Embryological variants of cerebral vascular anatomy are commonly encountered and appear to be associated with an increased incidence of vascular pathology, probably as a result of increased flow. Variants include a persistent fetal posterior communicating artery supplying the posterior cerebral artery, occurring in approximately 20% of the population, and much rarer persistent primitive communications between the carotid and basilar circulation in the form of a trigeminal artery, an otic artery, a hypoglossal artery or a proatlantal intersegmental artery. Embryological variants of the anterior cerebral artery include a solitary azygos A 2 segment.

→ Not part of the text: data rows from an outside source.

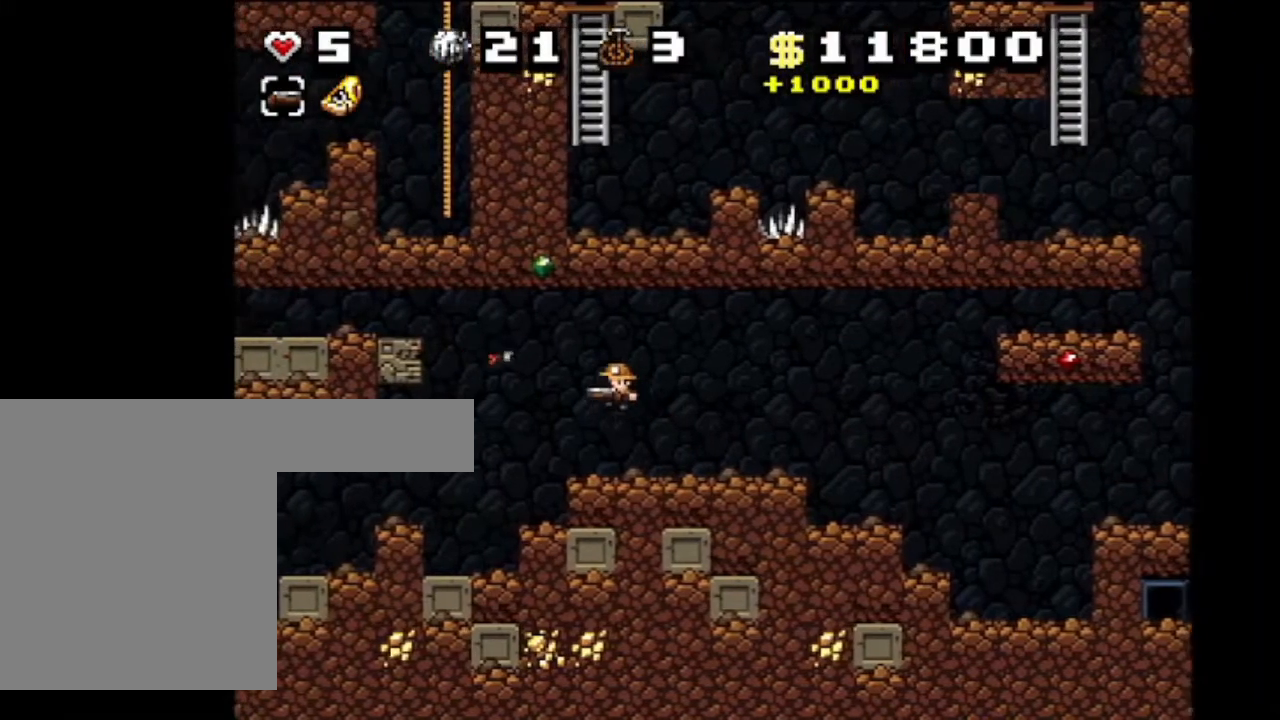
{"keys": ["left"], "events": [[367, "left", "down"]]}
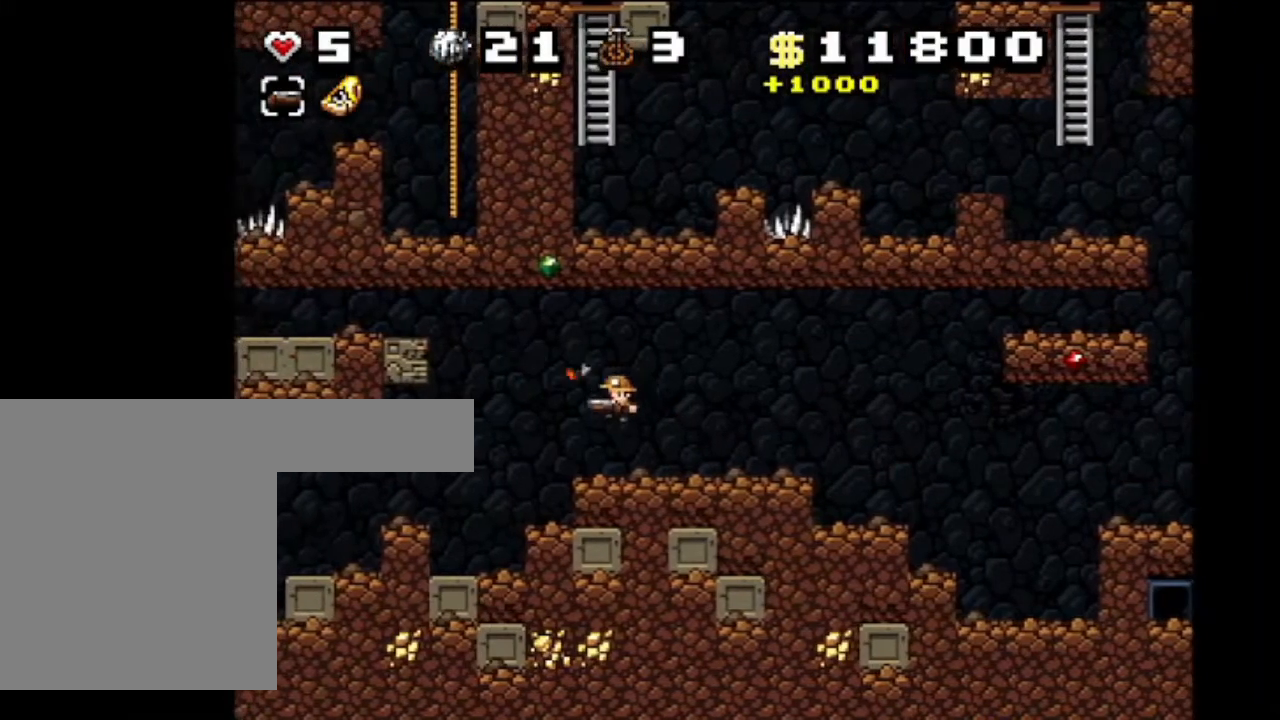
{"keys": ["left"], "events": []}
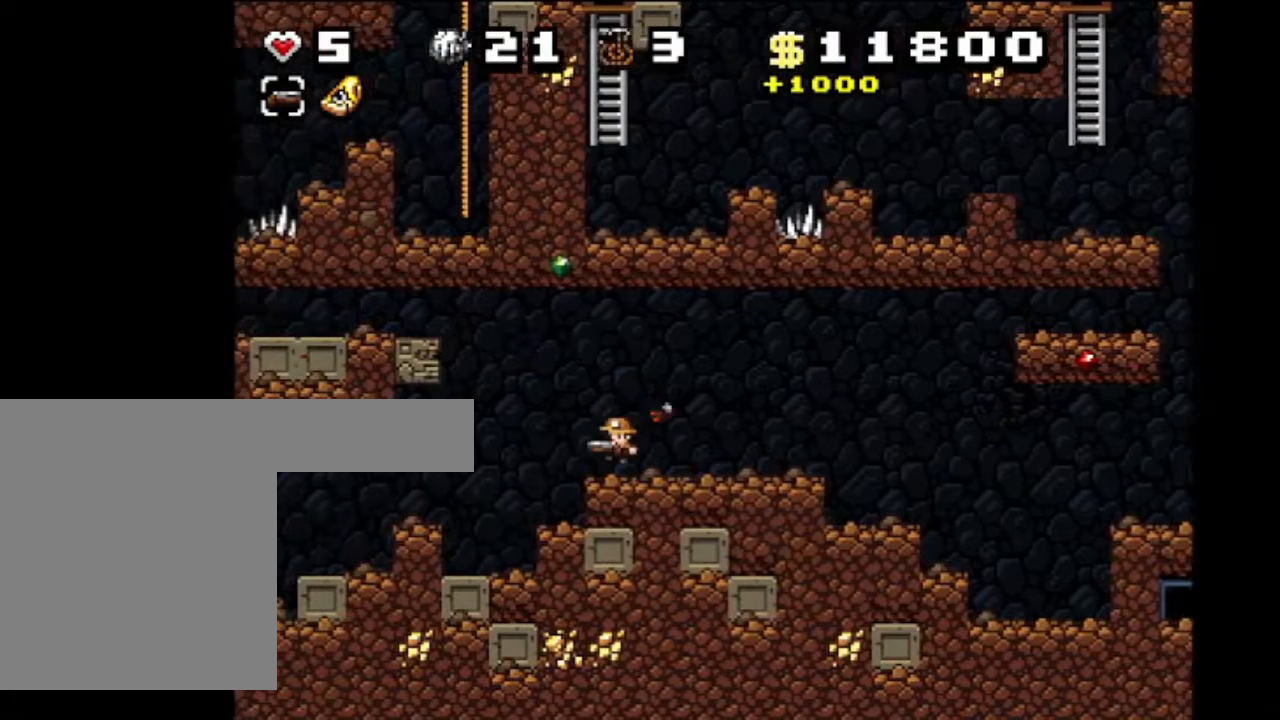
{"keys": ["left"], "events": []}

The pterional approach is most frequently used to access the anterior circulation. This is performed via a curvilinear incision from the pretragal region to the upper forehead behind the hairline. The pretragal access enables visualization of the superior aspect of the zygomatic arch, permitting the inclusion of the lower temporal bone in the craniotomy flap. This provides good visualization of the Sylvian fissure. Superiorly, the scalp flap must be retracted to enable visualization of the readily palpable frontozygomatic process.
For posterior fossa approaches, the occipital protuberance indicates the level of the confluence of the venous sinuses. A posterior extension of the level of the zygomatic arch provides a marker for the level of the transverse sinus. The spinous process of the second cervical vertebra is readily palpable. Landmarks for lateral approaches to the foramen magnum are considered in Chapter 23 . The lateral mass of the first cervical vertebra is usually palpable in this approach.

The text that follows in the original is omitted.